Counselor seems to be doing pretty well for himself. He drives a Bentley, dresses well, sips champagne at the polo club — he even travels to Amsterdam to pick out a diamond with which to propose. His girlfriend is Laura (Penelope Cruz), a naïve and innocent woman, especially when paired in a scene with Diaz’ Malkina.

Nevertheless, Counselor has money troubles somewhere, because he asks for the dirty job. He’s told to seek out Westray (Brad Pitt), who arranges the details. Westray makes a convincing case against getting involved with the cartels. He himself is willing to take the risk because there is nothing in his life he can’t walk away from. A man like Counselor, however, might not be prepared for a life in hiding.

The other main character is a tanker truck loaded with sewage to hide the barrels of illegal drugs. It begins the film in Mexico and makes its slow way across the border, changing hands many times, on its way to its destination, somewhere in the U.S.

More Cormac than Ridley

There is more Cormac McCarthy than Ridley Scott in The Counselor. Start with the tone, which is not so much thrilling as horrifying. The film has a disturbing fascination with decapitations. Maybe that just goes with the territory of Mexcian drug cartels, but it can be pretty off-putting.

Maybe the horrific thoughts of death are amplified by the relative naiveté of the handsome couple we meet under the sheets in the opening scene. Cruz and Fassbender each have a scene in the film of utter sincerity that most big-budget films wouldn’t touch. I’d expect irony and lust from Hollywood, but not sincerity. Cruz and Fassbender each deliver real tears in different scenes that are very moving in different ways.

The Counselor also offers heavy dialogue in dialogue-heavy scenes. Characters speak about philosophical issues that go far beyond the action on-screen. A scene late in the film introduces us to a boss in the cartel (Rubén Blades) speaking at length to Counselor about grief, framed in a philosophy I couldn’t put a name to. He says, in so many words, that grief is a powerful debt, yet worthless as an asset; that acceptance is to be valued and strived for; with no room for hope, justice, altruism, or any other forward-looking virtue. If you recall Tommy Lee Jones’ closing monologue in No Country for Old Men, you’ll recognize the formal, oddly literary speech.

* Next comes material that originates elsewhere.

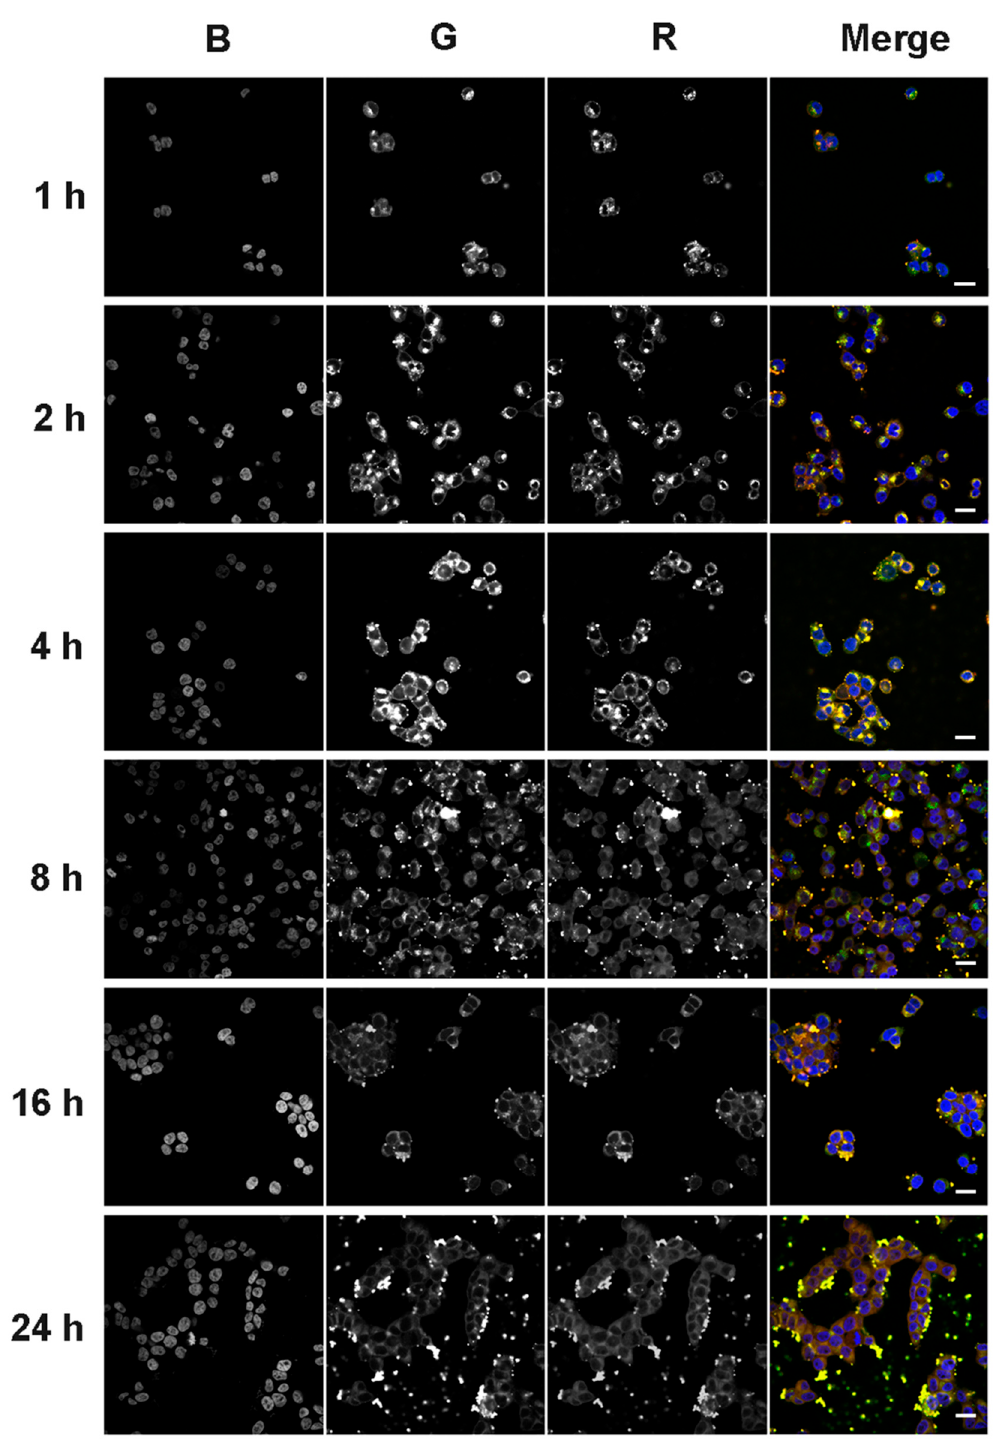
Figure 8. Accumulation of duplexes TD3 / ON-PO in KB-8-5 cells. Analysis of samples was performed 1, 2, 4, 8, 16 and 24 h after addition of duplexes (1 µ M) to the cells. Duplexes consisted of FAM-labeled TD3 and By5.5-labeled ON-PO. Analysis was performed with confocal fluorescent microscopy by using a plan-apochromat 63 × / 1.40 Oil DIC M27 objective. Three-channel (BGR) pictures were obtained using staining by DAPI (nuclei staining) ( B ); FAM ( G ), attached to TD3, and By5.5 ( R ), attached to ON-PO. Scale bars: 20 µm.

Many of the characters get some sort of McCarthy-esque speech. Bruno Ganz, the Amsterdam jeweler, has a more positive monologue, while Brad Pitt’s is more resigned and stoic. Unfortunately, Diaz’s character gets about two of these monologues, and she can’t sell her lines at all. She does manage to show, by comparison, just how strong the rest of the cast is.

Strong Cast

Pitt’s best scene is when he goes through the motions of trying to dissuade Counselor from taking the job. He realizes it’s not his place to insist, but the look of concern — without explicitly warning what’s in store — is chilling.

Bardem’s joie de vivre steals nearly every scene he’s in, especially his confession to Counselor of a sexual encounter with Malkina that seemed to really vex him — and by extension the audience. “It was too gynecological to be sexy,” he says.

Even the minor characters get to shine for a scene or two. Dean Norris (Hank in Breaking Bad) shares a scene — one of the few played for morbid laughs — with John Leguizamo and Carlos Julio Molina in which they check the contents of the septic truck. Édgar Ramírez plays a priest who has to put up with non-Catholic Malkina trying to make a confession.

But most of The Counselor is bleak, not fun — even if you have a morbid sense of humor. Other movies based on McCarthy’s work such as The Road and No Country for Old Men were bleak, but at least they were bleak compared to a sensible, moral world.

Closing as it does on the hopeless philosophy peddled by the cartel boss, The Counselor leaves you more depressed than energized, more hopeless than optimistic. It feels nihilistic, even for Cormac McCarthy.